Her American Airlines flight was canceled and she was stuck at Charlotte Douglas. As a minor, she needed help booking a hotel room.
She claimed that Oliver Webb, an employee with Prospect Air, a contract company for American Airlines that assists unaccompanied minors, exposed himself to her in a room inside the airport.
Webb was arrested.
When the case went to court in April, Bryant was there, but the 16-year-old girl did not show up. Prosecutors pushed to continue the case in order to give her parents time to return from Florida. The defense argued that the juvenile might never return to Charlotte for a hearing and that Webb's life should not be put on hold.
The judge dismissed the case.
As Webb left the Mecklenburg County Courthouse, Bryant questioned him, but he had no comment.
After repeated requests for comment from Prospect Air, the company finally revealed that Webb is no longer employed there. A Prospect Air spokesperson said the company continues to work with law enforcement and American Airlines to make sure such an incident doesn't happen again.
Oliver Webb is no longer employed by Prospect. Prospect responded swiftly and appropriately to the incident involving Mr. Webb, and has since continued to cooperate with law enforcement and work with American Airlines to prevent similar incidents from occurring in the future.
American Airlines spokesperson Katie Cody told Channel 9 that the airline does have an official program to care for unaccompanied minors. It is an additional service that parents can pay for.
The services are contracted out to Prospect Air.
[CLICK HERE for information on American Airlines unaccompanied minors program]
Cody said that per their guidelines, there are male and female staffers on each shift such that children should be assigned to an escort of their same sex.
She also revealed that the young lady in the January incident was not a part of that program, and simply sought help after becoming stranded in Charlotte.
Cody said that starting at age 15, young people can travel by themselves and are not required to participate in the unaccompanied minor program. However, they can request and participate in the program up to the age of 16 if they choose.
Cody advised that parents use the program for extra protection and that they book departures early in the day. In case of delays or cancelations, that would allow more opportunities for child passengers to catch a later flight.
A young traveler not connected to the January incident told Channel 9 that the unaccompanied minor lanyards that children must wear are very large and conspicuous. She said she felt like it made her a target for pedophiles or others who would seek to do her harm because it broadcast the fact that she was traveling alone.
She had advice for other children flying alone.
"I would say for people who are going to fly, to be smart, have your phone charged," she said. "Maybe fly with a friend if you can because there is safety in numbers. Try to upgrade so you will be watched a lot closer. Speak up if something doesn't feel right, no matter what. If someone next to you is too close, ask to move. It is worth it. They will figure it out. It is important to say something and be heard and that you feel comfortable."
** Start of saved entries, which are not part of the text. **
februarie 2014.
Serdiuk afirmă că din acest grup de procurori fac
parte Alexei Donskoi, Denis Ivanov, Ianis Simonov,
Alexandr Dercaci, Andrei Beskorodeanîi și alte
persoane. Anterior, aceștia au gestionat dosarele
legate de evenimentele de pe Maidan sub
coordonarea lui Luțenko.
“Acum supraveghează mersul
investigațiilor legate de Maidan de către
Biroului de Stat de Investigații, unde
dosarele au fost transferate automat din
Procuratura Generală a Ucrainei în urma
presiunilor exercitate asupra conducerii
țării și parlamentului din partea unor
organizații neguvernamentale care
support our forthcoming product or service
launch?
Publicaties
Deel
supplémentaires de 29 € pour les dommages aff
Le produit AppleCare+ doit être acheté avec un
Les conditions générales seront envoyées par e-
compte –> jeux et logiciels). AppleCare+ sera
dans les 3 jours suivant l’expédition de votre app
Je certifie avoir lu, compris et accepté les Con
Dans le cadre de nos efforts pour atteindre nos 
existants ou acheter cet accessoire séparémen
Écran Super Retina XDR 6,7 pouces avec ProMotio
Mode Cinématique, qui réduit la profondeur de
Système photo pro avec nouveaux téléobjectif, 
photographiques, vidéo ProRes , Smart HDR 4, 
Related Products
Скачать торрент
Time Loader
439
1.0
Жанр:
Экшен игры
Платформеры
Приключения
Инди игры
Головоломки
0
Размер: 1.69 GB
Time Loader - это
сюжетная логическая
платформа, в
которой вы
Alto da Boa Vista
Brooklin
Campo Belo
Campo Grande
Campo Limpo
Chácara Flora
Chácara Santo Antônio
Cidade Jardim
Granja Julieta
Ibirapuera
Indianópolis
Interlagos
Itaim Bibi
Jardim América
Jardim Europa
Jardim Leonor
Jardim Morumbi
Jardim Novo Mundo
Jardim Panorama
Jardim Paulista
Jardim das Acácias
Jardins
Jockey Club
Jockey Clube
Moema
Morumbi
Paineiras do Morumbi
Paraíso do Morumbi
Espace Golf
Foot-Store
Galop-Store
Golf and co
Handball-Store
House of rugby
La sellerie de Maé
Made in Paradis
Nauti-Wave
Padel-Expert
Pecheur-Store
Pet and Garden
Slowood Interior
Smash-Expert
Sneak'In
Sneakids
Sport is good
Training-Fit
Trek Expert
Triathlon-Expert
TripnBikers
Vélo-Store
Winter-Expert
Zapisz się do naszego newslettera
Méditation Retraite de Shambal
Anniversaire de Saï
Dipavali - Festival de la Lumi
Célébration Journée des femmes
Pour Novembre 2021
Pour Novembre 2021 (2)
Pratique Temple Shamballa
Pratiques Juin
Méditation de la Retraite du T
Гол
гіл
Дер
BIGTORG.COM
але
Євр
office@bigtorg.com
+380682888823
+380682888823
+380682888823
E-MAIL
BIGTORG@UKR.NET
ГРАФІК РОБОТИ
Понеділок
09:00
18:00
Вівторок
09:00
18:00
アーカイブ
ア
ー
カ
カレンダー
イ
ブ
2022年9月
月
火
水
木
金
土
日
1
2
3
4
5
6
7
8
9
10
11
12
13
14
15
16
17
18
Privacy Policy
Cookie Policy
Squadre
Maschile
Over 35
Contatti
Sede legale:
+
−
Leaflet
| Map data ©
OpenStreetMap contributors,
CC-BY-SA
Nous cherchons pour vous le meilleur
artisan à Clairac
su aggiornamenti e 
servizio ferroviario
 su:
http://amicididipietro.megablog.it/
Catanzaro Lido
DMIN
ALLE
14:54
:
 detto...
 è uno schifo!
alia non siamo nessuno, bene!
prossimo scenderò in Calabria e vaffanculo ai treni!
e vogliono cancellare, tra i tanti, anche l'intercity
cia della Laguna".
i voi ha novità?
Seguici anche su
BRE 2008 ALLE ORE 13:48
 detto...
More advice for minors flying alone:
- Parents should try to upgrade their children to a seat in first class if they can afford it. This may allow them to be watched more closely.
- Teach your child to feel empowered to speak up to the flight attendant if something is wrong.
- If you need help, go to someone in uniform. If you cannot find someone in uniform, look for a mom who has young children
Cody also suggested that parents purchase an account with Gogo Inflight, which provides in-flight broadband internet service that allows parents to be able to stay connected and communicate with their child at all times.